Work to complete:
[a] Reproduce the passage on West Georgia Technical College word for word, from "The merger was" to "was named provost.".
[b] List every county named in the passage on West Georgia Technical College as part of the college's service delivery area.
[c] Answer these questions using the passage on West Georgia Technical College:
(i) In what month and year did the two colleges consolidate?
(ii) Who was named provost of the new college?
(iii) How many students did the college have in 2009?

Selected text:
+ + +

In July 2009 West Central Technical College and West Georgia Technical College consolidated operations to form a new institution called West Georgia Technical College.
The merger was one of several designed to reduce administrative costs and improve student access to programs within the Technical College System of Georgia (TCSG). The mergers integrated the colleges’ administrations and their local boards of directors, with all campus locations remaining open. The main campus of one college within each merger was designated as the administrative campus, serving as the home of the president’s office, and a provost was assigned to oversee daily operations at the other campus(es).
The administrative campus of West Georgia Tech is located at the Carroll Campus in Carrollton, in Carroll County. Irby “Skip” Sullivan, the former president of West Central Tech, was named president of the new college, and Perrin Alford, the former acting president of West Georgia Tech, was named provost.
West Georgia Tech’s service delivery area includes Carroll, Coweta, Douglas, Haralson, Heard, Meriwether, and Troup counties. Locations include the Coweta Campus in Newnan, Douglas Campus in Douglasville, LaGrange Campus in LaGrange, and Murphy Campus in Waco (named for Tom Murphy, a state representative from Haralson County who served for twenty-eight years as Speaker of the House). In 2009 the college was the second largest in the TCSG, with more than 9,100 students and 200 programs. West Georgia Tech also administers one of the largest adult education programs in the system and participates in dual enrollment programs with local high schools.

+ + +

Exercise data:
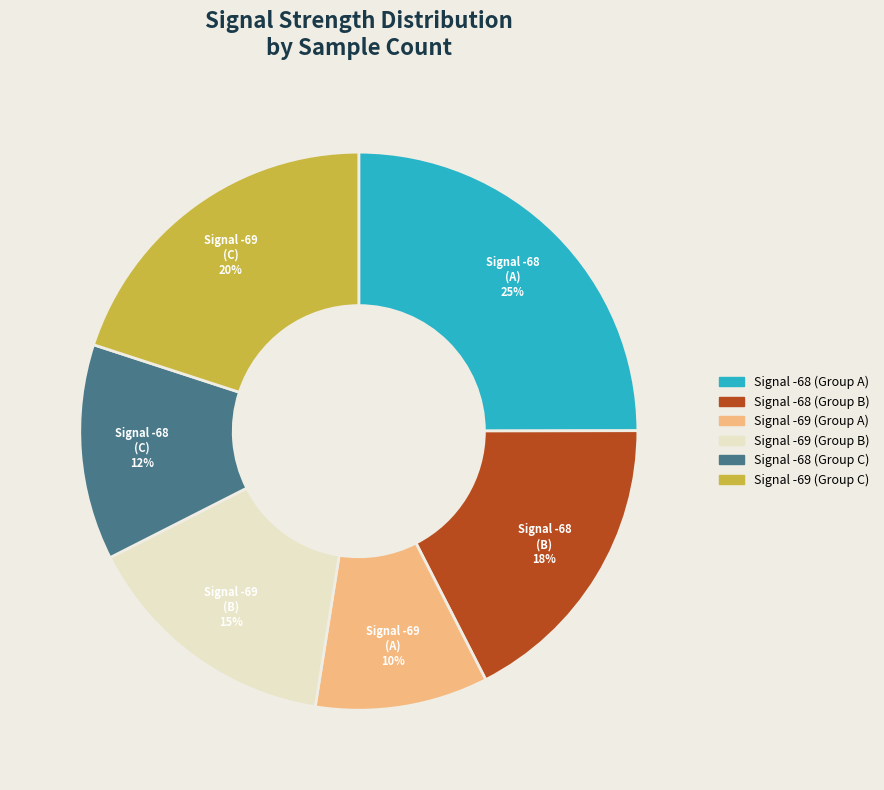

To the nearest percent, what is the difference between the largest and smallest slice percentages?

15%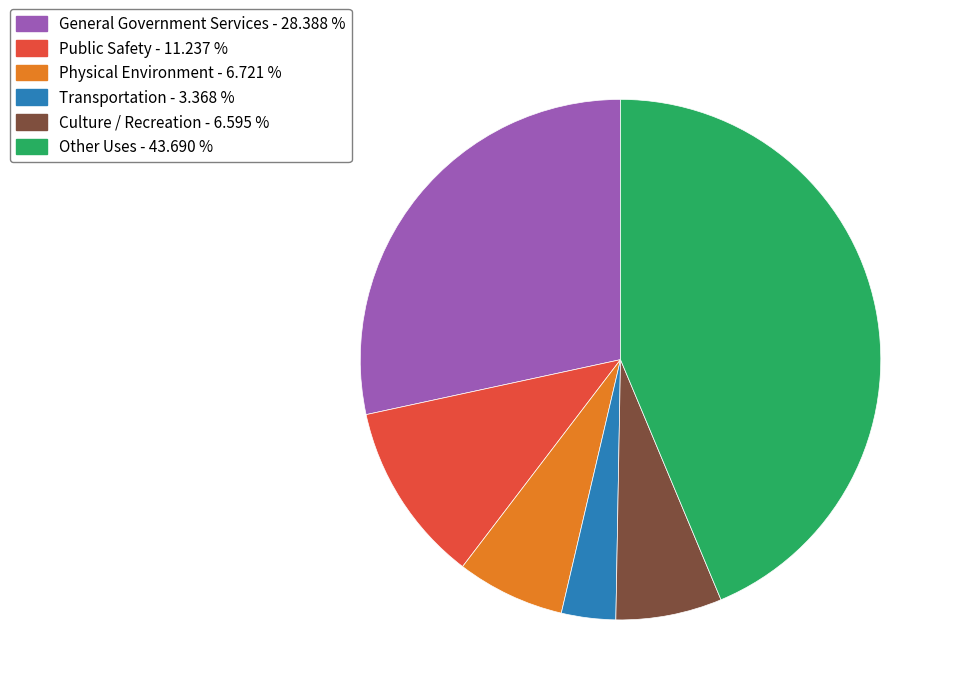

Which slice is the smallest?

Transportation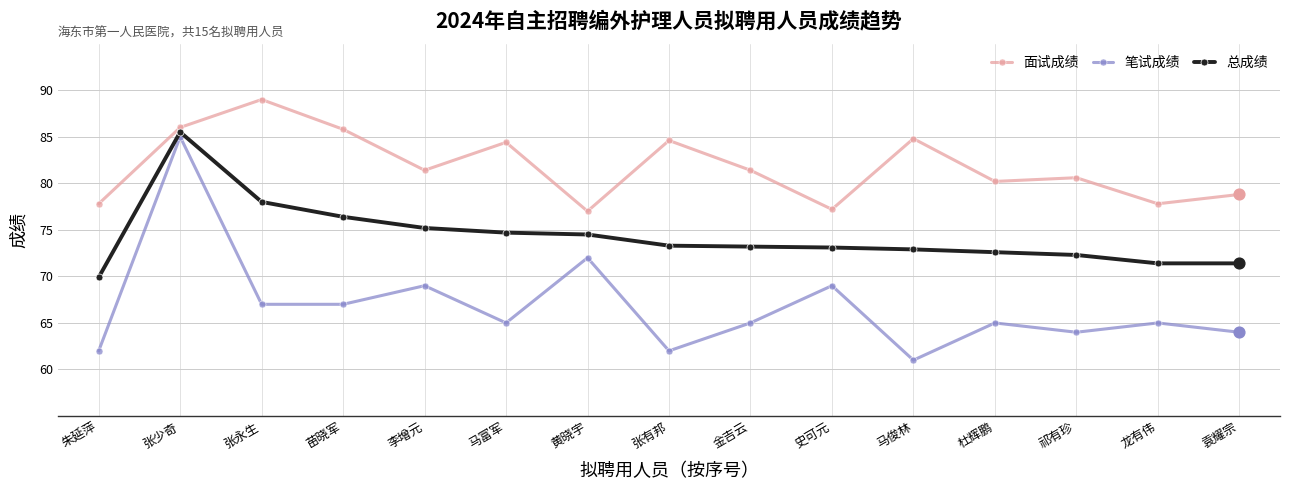

At which category is the sum across all series the highest?

张少奇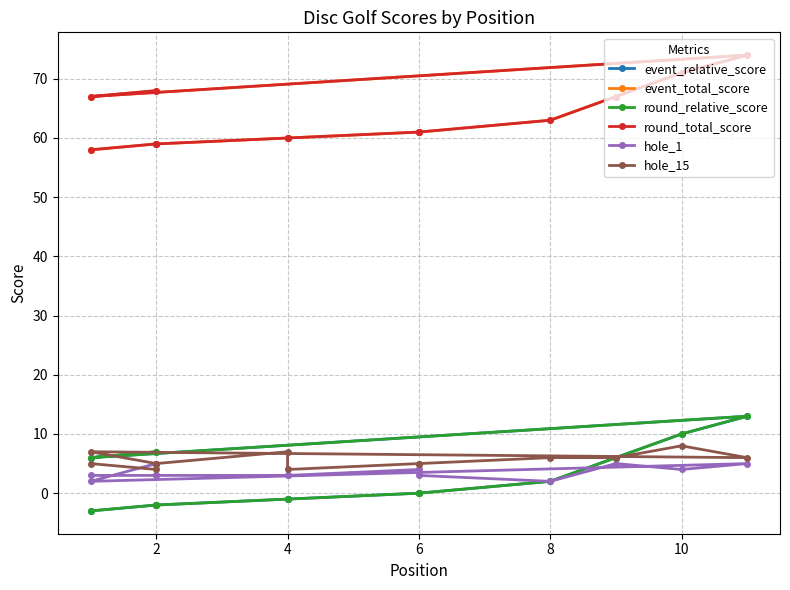

True or false: round_total_score and event_relative_score intersect in this chart.

False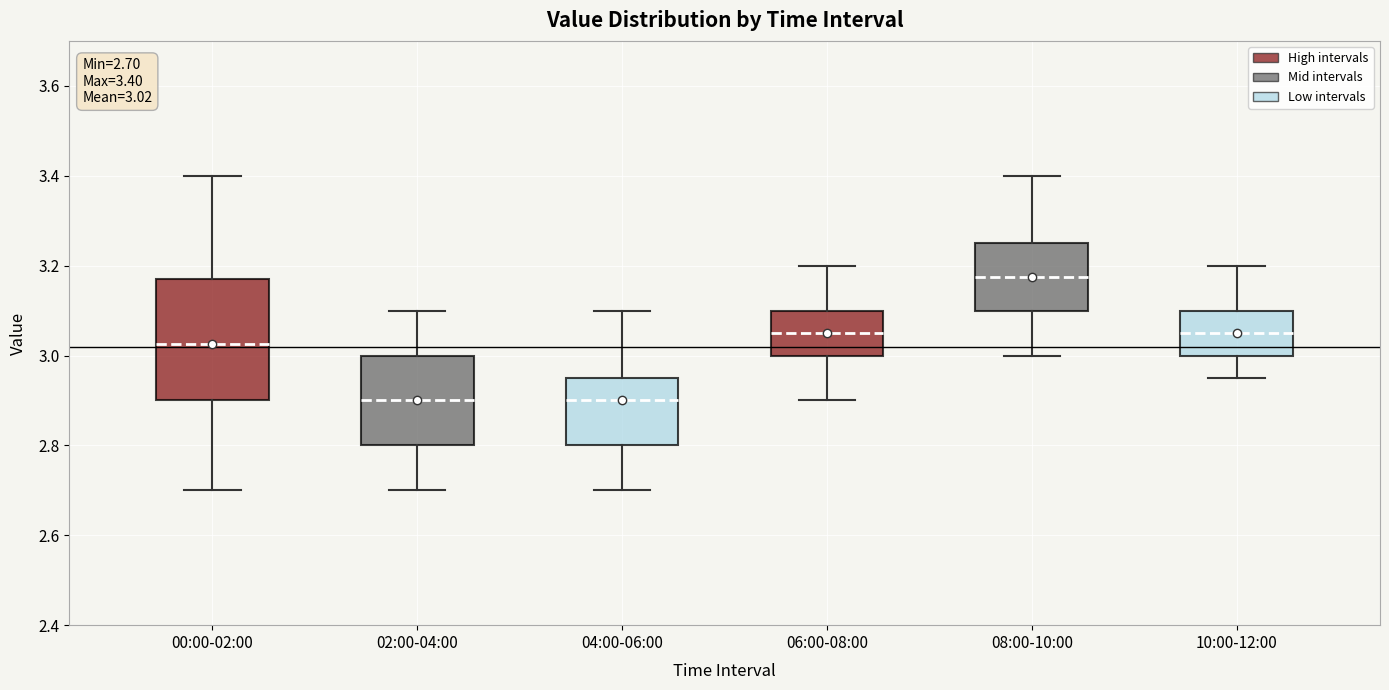

Comparing the boxes themselves (not the whiskers), which one is the tallest?

00:00-02:00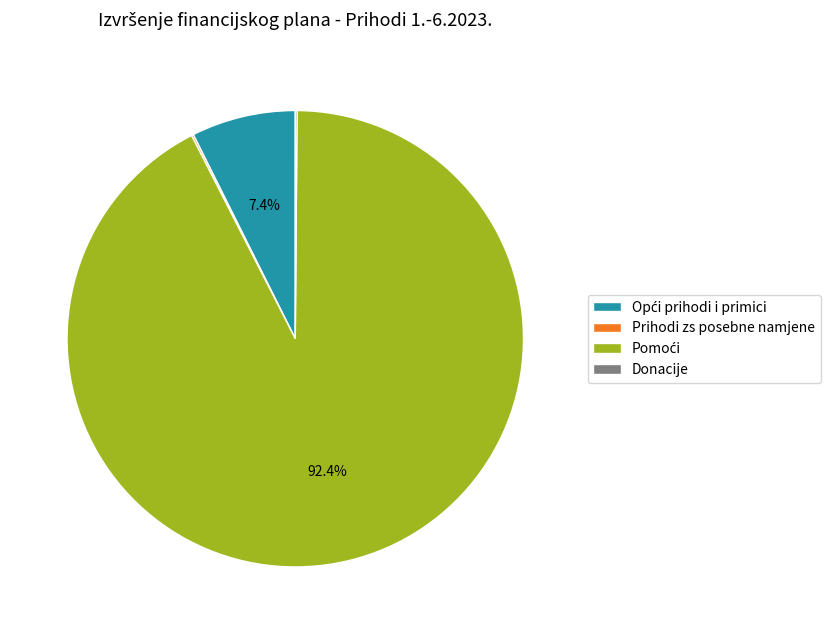

Is there any slice that represents more than half of the pie?

Yes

+ + +

Responses:
[a]
The merger was one of several designed to reduce administrative costs and improve student access to programs within the Technical College System of Georgia (TCSG). The mergers integrated the colleges’ administrations and their local boards of directors, with all campus locations remaining open. The main campus of one college within each merger was designated as the administrative campus, serving as the home of the president’s office, and a provost was assigned to oversee daily operations at the other campus(es).
The administrative campus of West Georgia Tech is located at the Carroll Campus in Carrollton, in Carroll County. Irby “Skip” Sullivan, the former president of West Central Tech, was named president of the new college, and Perrin Alford, the former acting president of West Georgia Tech, was named provost.

[b] Carroll, Coweta, Douglas, Haralson, Heard, Meriwether, Troup

[c]
(i) July 2009
(ii) Perrin Alford
(iii) More than 9,100